Modelle, die wenig CO2 emittieren, stehen im Mittelpunkt der IAA 2007

Die fortschreitende Erderwärmung durch Kohlendioxid ist seit Anfang des Jahres nicht aus den Schlagzeilen herauszubringen. Seit der Veröffentlichung des UN-Klimaberichts ist das Thema heiß – sogar Kanzlerin Angela Merkel fliegt über den Pol, um den Eismassen beim Schmelzen zuzusehen. Bei der Debatte stand die Autoindustrie von Anfang mit dem Rücken zur Wand, obwohl die CO2-Emissionen von PKWs nur wenig zur Gesamtbelastung beitragen.

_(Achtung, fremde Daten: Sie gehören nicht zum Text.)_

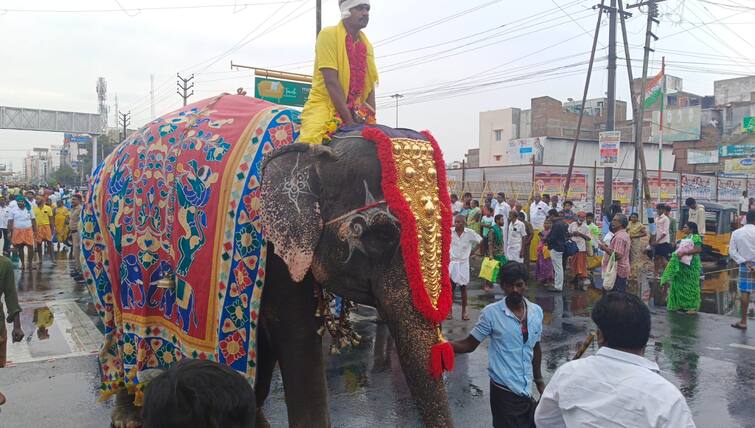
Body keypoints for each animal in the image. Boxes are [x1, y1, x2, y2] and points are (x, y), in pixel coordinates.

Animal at [83, 94, 460, 428]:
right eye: (381, 234)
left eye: (450, 226)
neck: (319, 142)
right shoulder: (270, 242)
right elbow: (297, 334)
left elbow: (268, 340)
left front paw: (255, 418)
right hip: (101, 245)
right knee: (117, 328)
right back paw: (127, 415)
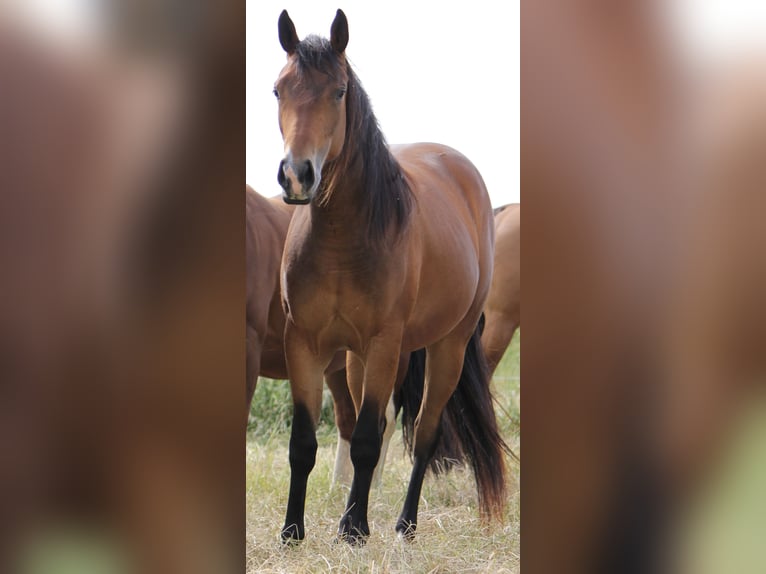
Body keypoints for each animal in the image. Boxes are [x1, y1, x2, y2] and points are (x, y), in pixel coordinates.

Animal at [273, 9, 508, 544]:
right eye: (277, 89)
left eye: (339, 91)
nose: (297, 175)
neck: (341, 242)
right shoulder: (304, 343)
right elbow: (305, 442)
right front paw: (294, 531)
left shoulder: (382, 342)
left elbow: (365, 439)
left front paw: (355, 530)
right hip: (363, 359)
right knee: (378, 425)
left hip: (445, 346)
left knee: (423, 434)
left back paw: (404, 525)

Hybridfahrzeuge: Japaner immer noch vorn
Wie dem auch sei: Die Hersteller reagieren mit umweltfreundlichen Modellen, die auch die IAA prägen. Bei den Hybridfahrzeugen haben nach wie vor nur die japanischen Hersteller bereits Handfestes zu bieten. Toyota stellt in Frankfurt bereits die dritte Generation des Prius vor. Neu ist, dass man das Auto nun auch am Stromnetz aufladen kann. Die deutschen Hersteller können immerhin Prototypen präsentieren. So ist der Porsche Cayenne mit Hybridantrieb bereits fahrfertig. Ob auch die Kooperationspartner Audi und VW Autos mit Hybridantrieb zeigen? Sicher ist, dass die Konkurrenz – die Entwicklerallianz von Mercedes, BMW und General Motors – nicht schläft. Mercedes bringt eine S-Klasse mit Dieselhybrid und GM stellt eine dritte Variante des Volt vor, die von einem Turbodiesel-Generator angetrieben wird. Auch Peugeot zeigt die neueste Version seines Dieselhybrids – im 308. Wie seit einigen Jahren auf Automessen üblich, sind darüber hinaus auch Brennstoffzellen-Studien wie der Honda FCX oder der GM HydroGen4 zu sehen.

Konventionelle Technik bringt mehr
Bis solche Fahrzeuge in großen Stückzahlen auf den Straßen fahren, dürfte noch viel Zeit vergehen. Kurzfristig bringt die Verbesserung konventioneller Autos der Umwelt mehr. So ist der 122 PS starke BMW 116i mit Bremsenergie-Rückgewinnung und Start-Stopp-Automatik sogar sparsamer als der schwächste VW Golf. Noch viel genügsamer ist der Smart mit Auto-Start-Stopp-Funktion – 4,3 Liter Sprit auf 100 Kilometer sind Rekord bei Benzinern. Der neue Daihatsu Cuore bringt es ohne Zusatztechnik auf 4,4 Liter. Auf den gleichen Wert kommt der neue Mazda 2 mit einem innovativen Atkinson-Motor. Auch bei den Dieseln gibt's noch Sparpotenzial. So bringt VW den Golf BlueMotion mit 105 PS nach Frankfurt, und vielleicht Audi den neuen A4 als ,TDI e". Weitere sparsame Diesel zeigen Opel mit dem Corsa ecoFlex und die Exotenmarke Loremo. Auch Erdgas ist immer noch ein Thema – hiermit wird ebenfalls CO2 eingespart, allerdings nur im Bereich von etwa zehn Prozent. Und immer mehr Hersteller zeigen Bioethanol-Fahrzeuge – nach Saab, Volvo und Ford nun auch Peugeot und Cadillac. Und neben all dem könnte ja sogar eine völlig neue Spritspartechnik das Licht der Welt erblicken. Seien wir gespannt.